Saudi Arabia one of biggest losers in Credit Suisse fail: WSJ
This serves as a reminder of how Gulf nations were also hit hard in the financial crisis of 2008-2009, which saw the value of foreign assets by the Gulf Cooperation Council (GCC) states in 2008 plunge by $100 billion.
Per Saudi Crown Prince Mohammed bin Salman's order, the government-backed Saudi National Bank made a $1.5 billion investment in Credit Suisse Group AG last year - that now is almost down to zero following Credit Suisse’s emergency merger with UBS Group AG this week.
Billions of dollars in investments have also been washed out from Qatar’s sovereign fund and the Saudi-based Olayan family. This serves as a reminder of how Gulf nations were also hit hard in the financial crisis of 2008-2009, during which the foreign assets held in portfolios of Gulf Cooperation Council (GCC) states in 2008 plunged by $100 billion, down to a total of $1.2 trillion. These numbers do not include the personal holdings of the ruling families.
UBS bank shares plunged by almost nine percent as markets opened on Monday, a mere day after it was announced that the bank will take over its rival Credit Suisse for $3.25 billion.
Moreover, shares of Credit Suisse opened almost 64 percent lower, well below the UBS takeover price.
After weekend intense talks aimed at preventing a wider international banking crisis, UBS announced it was ready to take over Swiss rival Credit Suisse for $3.25 billion. Meanwhile, Asian shares fell Monday on lingering concerns about the industry.
It goes back to MBS' direct orders
David Butter, a Middle East economics analyst at London-based think tank Chatham House, explains that no heavy investments have been put in foreign banks by Saudi banks until the kingdom recently started aiming for a larger global banking agenda, mainly including increasing the investment weight of the Saudi sovereign-wealth fund, the Public Investment Fund (PIF) - amounting to $600 billion.
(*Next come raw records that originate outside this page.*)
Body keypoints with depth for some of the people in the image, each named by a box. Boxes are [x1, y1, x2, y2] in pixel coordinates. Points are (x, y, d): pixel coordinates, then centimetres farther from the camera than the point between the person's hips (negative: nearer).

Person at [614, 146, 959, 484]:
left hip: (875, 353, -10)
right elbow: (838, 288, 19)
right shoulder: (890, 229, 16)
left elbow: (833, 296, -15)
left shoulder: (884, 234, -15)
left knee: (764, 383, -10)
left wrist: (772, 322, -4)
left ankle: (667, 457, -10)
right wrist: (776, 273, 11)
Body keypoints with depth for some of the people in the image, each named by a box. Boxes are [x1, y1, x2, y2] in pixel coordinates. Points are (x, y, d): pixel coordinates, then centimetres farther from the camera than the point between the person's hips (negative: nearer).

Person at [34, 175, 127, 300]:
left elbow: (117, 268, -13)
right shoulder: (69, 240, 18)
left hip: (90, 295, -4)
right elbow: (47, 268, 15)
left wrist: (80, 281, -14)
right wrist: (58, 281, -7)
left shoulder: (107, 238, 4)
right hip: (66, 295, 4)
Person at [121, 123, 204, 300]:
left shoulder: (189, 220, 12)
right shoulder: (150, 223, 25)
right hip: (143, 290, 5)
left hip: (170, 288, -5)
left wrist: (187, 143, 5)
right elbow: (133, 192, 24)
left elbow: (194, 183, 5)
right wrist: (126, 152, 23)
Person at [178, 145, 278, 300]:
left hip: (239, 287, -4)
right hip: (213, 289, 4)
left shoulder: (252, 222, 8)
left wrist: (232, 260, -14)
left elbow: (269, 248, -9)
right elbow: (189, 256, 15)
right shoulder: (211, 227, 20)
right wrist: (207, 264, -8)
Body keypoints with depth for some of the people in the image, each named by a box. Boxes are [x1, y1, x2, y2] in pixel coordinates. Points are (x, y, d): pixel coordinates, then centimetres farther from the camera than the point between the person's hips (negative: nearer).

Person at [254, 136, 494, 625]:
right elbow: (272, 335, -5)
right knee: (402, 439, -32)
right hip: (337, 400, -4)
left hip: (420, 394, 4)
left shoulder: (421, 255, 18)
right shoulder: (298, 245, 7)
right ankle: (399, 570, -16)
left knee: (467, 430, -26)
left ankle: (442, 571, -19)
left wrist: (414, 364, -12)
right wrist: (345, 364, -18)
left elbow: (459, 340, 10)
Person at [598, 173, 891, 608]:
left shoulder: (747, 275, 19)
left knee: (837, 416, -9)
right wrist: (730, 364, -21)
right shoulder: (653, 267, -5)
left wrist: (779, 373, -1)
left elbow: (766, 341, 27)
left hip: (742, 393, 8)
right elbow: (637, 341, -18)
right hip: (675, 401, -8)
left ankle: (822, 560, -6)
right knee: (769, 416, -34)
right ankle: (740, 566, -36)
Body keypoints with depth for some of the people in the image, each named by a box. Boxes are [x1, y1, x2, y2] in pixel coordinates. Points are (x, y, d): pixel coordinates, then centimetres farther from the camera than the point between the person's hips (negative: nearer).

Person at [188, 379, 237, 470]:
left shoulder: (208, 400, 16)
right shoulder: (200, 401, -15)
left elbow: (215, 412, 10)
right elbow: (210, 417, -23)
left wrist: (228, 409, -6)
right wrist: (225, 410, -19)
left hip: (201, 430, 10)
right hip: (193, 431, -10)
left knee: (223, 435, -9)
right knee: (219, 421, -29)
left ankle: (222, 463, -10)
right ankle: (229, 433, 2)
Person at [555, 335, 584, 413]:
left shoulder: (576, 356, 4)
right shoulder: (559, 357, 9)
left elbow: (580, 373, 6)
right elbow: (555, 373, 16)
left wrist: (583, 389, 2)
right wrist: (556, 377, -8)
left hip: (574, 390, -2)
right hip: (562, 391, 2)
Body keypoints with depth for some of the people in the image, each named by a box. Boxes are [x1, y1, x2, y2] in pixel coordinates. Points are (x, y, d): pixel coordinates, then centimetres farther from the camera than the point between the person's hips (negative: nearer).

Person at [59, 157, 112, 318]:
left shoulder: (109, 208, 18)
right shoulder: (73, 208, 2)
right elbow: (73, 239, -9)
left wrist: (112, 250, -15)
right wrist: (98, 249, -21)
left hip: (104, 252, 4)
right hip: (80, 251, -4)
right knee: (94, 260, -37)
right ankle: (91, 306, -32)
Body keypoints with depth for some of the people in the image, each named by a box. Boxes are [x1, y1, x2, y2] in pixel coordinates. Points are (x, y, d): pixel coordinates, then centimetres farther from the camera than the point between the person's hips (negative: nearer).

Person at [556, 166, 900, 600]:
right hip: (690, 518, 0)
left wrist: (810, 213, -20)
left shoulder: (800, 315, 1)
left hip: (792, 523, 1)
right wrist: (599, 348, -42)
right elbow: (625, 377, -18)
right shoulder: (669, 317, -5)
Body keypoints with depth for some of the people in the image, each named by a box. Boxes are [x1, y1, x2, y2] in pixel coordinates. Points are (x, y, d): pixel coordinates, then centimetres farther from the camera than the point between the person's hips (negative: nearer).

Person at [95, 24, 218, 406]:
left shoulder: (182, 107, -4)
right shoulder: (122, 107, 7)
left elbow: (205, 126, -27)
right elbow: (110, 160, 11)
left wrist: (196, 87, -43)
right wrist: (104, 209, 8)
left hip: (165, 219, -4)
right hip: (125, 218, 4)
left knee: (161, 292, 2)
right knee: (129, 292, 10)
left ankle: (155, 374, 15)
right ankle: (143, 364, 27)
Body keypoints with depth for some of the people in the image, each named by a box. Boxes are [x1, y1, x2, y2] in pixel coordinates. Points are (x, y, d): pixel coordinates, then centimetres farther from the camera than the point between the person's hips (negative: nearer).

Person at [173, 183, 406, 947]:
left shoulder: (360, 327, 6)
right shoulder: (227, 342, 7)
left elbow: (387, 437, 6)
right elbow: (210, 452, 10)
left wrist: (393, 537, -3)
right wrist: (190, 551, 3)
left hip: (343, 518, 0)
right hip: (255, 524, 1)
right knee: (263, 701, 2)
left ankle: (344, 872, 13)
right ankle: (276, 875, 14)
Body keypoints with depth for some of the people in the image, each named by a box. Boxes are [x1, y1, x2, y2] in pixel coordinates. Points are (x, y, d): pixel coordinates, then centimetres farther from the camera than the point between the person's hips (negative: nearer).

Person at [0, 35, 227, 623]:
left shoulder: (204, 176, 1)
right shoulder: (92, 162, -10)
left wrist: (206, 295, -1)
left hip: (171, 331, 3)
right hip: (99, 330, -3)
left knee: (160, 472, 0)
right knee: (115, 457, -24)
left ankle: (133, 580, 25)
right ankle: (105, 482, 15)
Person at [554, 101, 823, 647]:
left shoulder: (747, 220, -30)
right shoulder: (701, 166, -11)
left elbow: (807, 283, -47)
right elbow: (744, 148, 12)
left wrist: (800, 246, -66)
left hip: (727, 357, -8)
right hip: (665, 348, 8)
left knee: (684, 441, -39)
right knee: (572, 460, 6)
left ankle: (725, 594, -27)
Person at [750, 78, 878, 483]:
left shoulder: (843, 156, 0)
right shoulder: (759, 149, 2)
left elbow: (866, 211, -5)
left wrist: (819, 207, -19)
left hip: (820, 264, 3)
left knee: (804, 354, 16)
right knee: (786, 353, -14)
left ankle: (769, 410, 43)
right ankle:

Read next: UBS reports Credit Suisse buyout, stocks plunge on opening
Former Citigroup Inc. banker, Michael Klein, made the PIF connection to Credit Suisse last year when the bank was seeking to increase wealth management and Klein served as a Credit Suisse board member. Saudi PIF execs viewed the investment as a major risk, as they were concerned with legal issues and predicted future losses.
The investment, okayed by MBS, made the Saudi National Bank the biggest shareholder in Credit Suisse. In October, Saudi National Bank Chairman Ammar al-Khudairy told The Wall Street Journal that the Swiss Bank still held value for Saudi Arabia, even though it was suffering from hefty losses and financial scandals since the kingdom was relying on it to modernize its oil-dependent economy with the world becoming more reliant on renewables.
“The Saudi market [is] the 700-pound gorilla economically in the region, and just getting them to engage with us in Saudi Arabia would be more than good enough,” Khudairy stated.
In February last year, Credit Suisse was accused of allowing a suspected Bulgarian cocaine trafficking ring to launder millions of euros, some of which were hidden in suitcases. Prosecutors claim that between 2004 and 2008, the country's second-largest bank and one of its former relationship managers failed to take all necessary steps to prevent alleged drug traffickers from hiding and laundering cash.
Switzerland rejects $5bln from KSA
Qatar, known for its wealth from natural gas resources, started buying shares at Credit Suisse in 2008 when the financial crisis began and ordered private investors to invest billions of dollars after the Lehman Brothers crash.
In 2011, Qatar and the Saudi Olayan family combined added another $6.2 billion into Credit Suisse and two years later, more than $4.5 billion of that amount was transferred by Qayar into bonds called Additional Tier 1 capital notes, which are expected to be washed out with the current Credit Suisse failure.
Read next: Credit Suisse takes $54bln loan from Swiss central bank after plunge
On Wednesday, Khudairy relayed to Bloomberg TV that the Saudi National Bank “absolutely (will) not” aid Credit Suisse if it requests more capital because the Saudi Bank owned 9.9% of the Swiss institution and wasn’t willing to go over 10%.
Recently, the Saudi National Bank proposed to the Swiss Bank an investment of $5 billion, according to The Wall Street Journal, which would have allowed the latter's shareholders to be fully protected. However, ministers in Switzerland rejected the proposal.
Major shareholders were contacted by Credit Suisse to notify them of the potential investment losses to come and called on them to discuss their rights as shareholders.
Investors are concerned due to this taking place just days after the Silicon Valley Bank (SVB) collapsed, marking the second largest bank failure in US history.
SVB, America's 16th-largest bank, saw 60% of its shares plunge last week, marking one of the worst economic incidents in the US since the great market collapse of 2008 and prompting regulators to seize its assets and halt trade on its stocks in Nasdaq.